» **Records provided**
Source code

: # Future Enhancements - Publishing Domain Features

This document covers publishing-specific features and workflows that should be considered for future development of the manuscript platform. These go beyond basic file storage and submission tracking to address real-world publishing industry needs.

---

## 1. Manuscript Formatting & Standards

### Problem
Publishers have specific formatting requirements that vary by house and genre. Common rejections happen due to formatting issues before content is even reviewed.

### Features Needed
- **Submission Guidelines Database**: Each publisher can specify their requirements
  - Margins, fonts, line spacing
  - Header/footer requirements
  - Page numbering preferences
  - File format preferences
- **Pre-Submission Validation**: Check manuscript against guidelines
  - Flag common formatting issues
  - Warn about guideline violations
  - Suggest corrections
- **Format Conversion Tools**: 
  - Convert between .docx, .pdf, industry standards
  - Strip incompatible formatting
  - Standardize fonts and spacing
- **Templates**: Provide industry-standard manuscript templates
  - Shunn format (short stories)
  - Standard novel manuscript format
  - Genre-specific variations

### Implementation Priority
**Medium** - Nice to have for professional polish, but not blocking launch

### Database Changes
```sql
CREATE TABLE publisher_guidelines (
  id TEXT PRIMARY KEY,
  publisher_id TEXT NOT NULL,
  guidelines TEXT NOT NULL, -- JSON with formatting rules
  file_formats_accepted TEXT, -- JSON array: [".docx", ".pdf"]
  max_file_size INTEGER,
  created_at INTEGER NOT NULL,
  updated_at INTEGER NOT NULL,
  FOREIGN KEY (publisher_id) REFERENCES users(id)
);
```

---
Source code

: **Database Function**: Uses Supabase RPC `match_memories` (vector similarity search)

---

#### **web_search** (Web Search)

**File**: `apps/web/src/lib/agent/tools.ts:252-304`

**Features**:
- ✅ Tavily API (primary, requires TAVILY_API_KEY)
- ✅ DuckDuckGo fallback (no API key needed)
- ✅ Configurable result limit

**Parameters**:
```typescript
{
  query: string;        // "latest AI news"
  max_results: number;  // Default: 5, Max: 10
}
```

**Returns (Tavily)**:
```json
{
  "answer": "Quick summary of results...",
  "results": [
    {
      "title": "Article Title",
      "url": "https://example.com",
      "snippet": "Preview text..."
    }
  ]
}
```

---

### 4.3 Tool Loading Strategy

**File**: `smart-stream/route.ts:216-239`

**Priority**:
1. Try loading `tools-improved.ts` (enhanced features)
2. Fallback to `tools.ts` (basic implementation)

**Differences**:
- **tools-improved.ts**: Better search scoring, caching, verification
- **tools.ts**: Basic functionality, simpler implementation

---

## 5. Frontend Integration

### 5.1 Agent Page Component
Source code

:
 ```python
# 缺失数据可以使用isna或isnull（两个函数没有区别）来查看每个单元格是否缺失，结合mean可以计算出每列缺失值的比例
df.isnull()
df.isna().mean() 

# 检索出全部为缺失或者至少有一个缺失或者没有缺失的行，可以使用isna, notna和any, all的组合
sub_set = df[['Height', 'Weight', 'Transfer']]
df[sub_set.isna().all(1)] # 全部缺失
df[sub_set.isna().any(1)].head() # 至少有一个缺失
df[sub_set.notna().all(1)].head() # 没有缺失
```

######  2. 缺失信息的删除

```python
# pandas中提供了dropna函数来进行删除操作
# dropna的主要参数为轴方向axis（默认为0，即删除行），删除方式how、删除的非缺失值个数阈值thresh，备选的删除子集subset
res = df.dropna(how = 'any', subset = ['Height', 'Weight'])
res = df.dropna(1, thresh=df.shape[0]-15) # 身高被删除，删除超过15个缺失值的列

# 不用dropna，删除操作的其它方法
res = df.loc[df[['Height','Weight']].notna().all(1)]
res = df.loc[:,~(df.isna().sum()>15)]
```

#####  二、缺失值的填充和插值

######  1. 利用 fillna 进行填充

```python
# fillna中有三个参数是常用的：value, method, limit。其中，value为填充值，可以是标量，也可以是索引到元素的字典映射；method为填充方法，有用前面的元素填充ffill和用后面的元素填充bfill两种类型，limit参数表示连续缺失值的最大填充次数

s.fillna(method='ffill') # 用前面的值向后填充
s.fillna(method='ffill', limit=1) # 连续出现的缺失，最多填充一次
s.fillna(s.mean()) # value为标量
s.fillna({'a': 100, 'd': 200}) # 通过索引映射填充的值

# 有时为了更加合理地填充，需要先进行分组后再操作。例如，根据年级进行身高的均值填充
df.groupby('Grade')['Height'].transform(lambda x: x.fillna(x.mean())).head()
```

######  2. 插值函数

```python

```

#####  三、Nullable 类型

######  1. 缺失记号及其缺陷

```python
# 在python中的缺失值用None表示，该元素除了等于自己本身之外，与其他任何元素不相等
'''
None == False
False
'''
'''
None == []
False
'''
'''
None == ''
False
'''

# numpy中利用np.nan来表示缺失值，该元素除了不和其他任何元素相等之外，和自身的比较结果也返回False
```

» **What you need to do**
Please retype the entries above in full, exactly as they stand.

» **Solution to this exercise**
Source code

: # Future Enhancements - Publishing Domain Features

This document covers publishing-specific features and workflows that should be considered for future development of the manuscript platform. These go beyond basic file storage and submission tracking to address real-world publishing industry needs.

---

## 1. Manuscript Formatting & Standards

### Problem
Publishers have specific formatting requirements that vary by house and genre. Common rejections happen due to formatting issues before content is even reviewed.

### Features Needed
- **Submission Guidelines Database**: Each publisher can specify their requirements
  - Margins, fonts, line spacing
  - Header/footer requirements
  - Page numbering preferences
  - File format preferences
- **Pre-Submission Validation**: Check manuscript against guidelines
  - Flag common formatting issues
  - Warn about guideline violations
  - Suggest corrections
- **Format Conversion Tools**: 
  - Convert between .docx, .pdf, industry standards
  - Strip incompatible formatting
  - Standardize fonts and spacing
- **Templates**: Provide industry-standard manuscript templates
  - Shunn format (short stories)
  - Standard novel manuscript format
  - Genre-specific variations

### Implementation Priority
**Medium** - Nice to have for professional polish, but not blocking launch

### Database Changes
```sql
CREATE TABLE publisher_guidelines (
  id TEXT PRIMARY KEY,
  publisher_id TEXT NOT NULL,
  guidelines TEXT NOT NULL, -- JSON with formatting rules
  file_formats_accepted TEXT, -- JSON array: [".docx", ".pdf"]
  max_file_size INTEGER,
  created_at INTEGER NOT NULL,
  updated_at INTEGER NOT NULL,
  FOREIGN KEY (publisher_id) REFERENCES users(id)
);
```

---
Source code

: **Database Function**: Uses Supabase RPC `match_memories` (vector similarity search)

---

#### **web_search** (Web Search)

**File**: `apps/web/src/lib/agent/tools.ts:252-304`

**Features**:
- ✅ Tavily API (primary, requires TAVILY_API_KEY)
- ✅ DuckDuckGo fallback (no API key needed)
- ✅ Configurable result limit

**Parameters**:
```typescript
{
  query: string;        // "latest AI news"
  max_results: number;  // Default: 5, Max: 10
}
```

**Returns (Tavily)**:
```json
{
  "answer": "Quick summary of results...",
  "results": [
    {
      "title": "Article Title",
      "url": "https://example.com",
      "snippet": "Preview text..."
    }
  ]
}
```

---

### 4.3 Tool Loading Strategy

**File**: `smart-stream/route.ts:216-239`

**Priority**:
1. Try loading `tools-improved.ts` (enhanced features)
2. Fallback to `tools.ts` (basic implementation)

**Differences**:
- **tools-improved.ts**: Better search scoring, caching, verification
- **tools.ts**: Basic functionality, simpler implementation

---

## 5. Frontend Integration

### 5.1 Agent Page Component
Source code

:
 ```python
# 缺失数据可以使用isna或isnull（两个函数没有区别）来查看每个单元格是否缺失，结合mean可以计算出每列缺失值的比例
df.isnull()
df.isna().mean() 

# 检索出全部为缺失或者至少有一个缺失或者没有缺失的行，可以使用isna, notna和any, all的组合
sub_set = df[['Height', 'Weight', 'Transfer']]
df[sub_set.isna().all(1)] # 全部缺失
df[sub_set.isna().any(1)].head() # 至少有一个缺失
df[sub_set.notna().all(1)].head() # 没有缺失
```

######  2. 缺失信息的删除

```python
# pandas中提供了dropna函数来进行删除操作
# dropna的主要参数为轴方向axis（默认为0，即删除行），删除方式how、删除的非缺失值个数阈值thresh，备选的删除子集subset
res = df.dropna(how = 'any', subset = ['Height', 'Weight'])
res = df.dropna(1, thresh=df.shape[0]-15) # 身高被删除，删除超过15个缺失值的列

# 不用dropna，删除操作的其它方法
res = df.loc[df[['Height','Weight']].notna().all(1)]
res = df.loc[:,~(df.isna().sum()>15)]
```

#####  二、缺失值的填充和插值

######  1. 利用 fillna 进行填充

```python
# fillna中有三个参数是常用的：value, method, limit。其中，value为填充值，可以是标量，也可以是索引到元素的字典映射；method为填充方法，有用前面的元素填充ffill和用后面的元素填充bfill两种类型，limit参数表示连续缺失值的最大填充次数

s.fillna(method='ffill') # 用前面的值向后填充
s.fillna(method='ffill', limit=1) # 连续出现的缺失，最多填充一次
s.fillna(s.mean()) # value为标量
s.fillna({'a': 100, 'd': 200}) # 通过索引映射填充的值

# 有时为了更加合理地填充，需要先进行分组后再操作。例如，根据年级进行身高的均值填充
df.groupby('Grade')['Height'].transform(lambda x: x.fillna(x.mean())).head()
```

######  2. 插值函数

```python

```

#####  三、Nullable 类型

######  1. 缺失记号及其缺陷

```python
# 在python中的缺失值用None表示，该元素除了等于自己本身之外，与其他任何元素不相等
'''
None == False
False
'''
'''
None == []
False
'''
'''
None == ''
False
'''

# numpy中利用np.nan来表示缺失值，该元素除了不和其他任何元素相等之外，和自身的比较结果也返回False
```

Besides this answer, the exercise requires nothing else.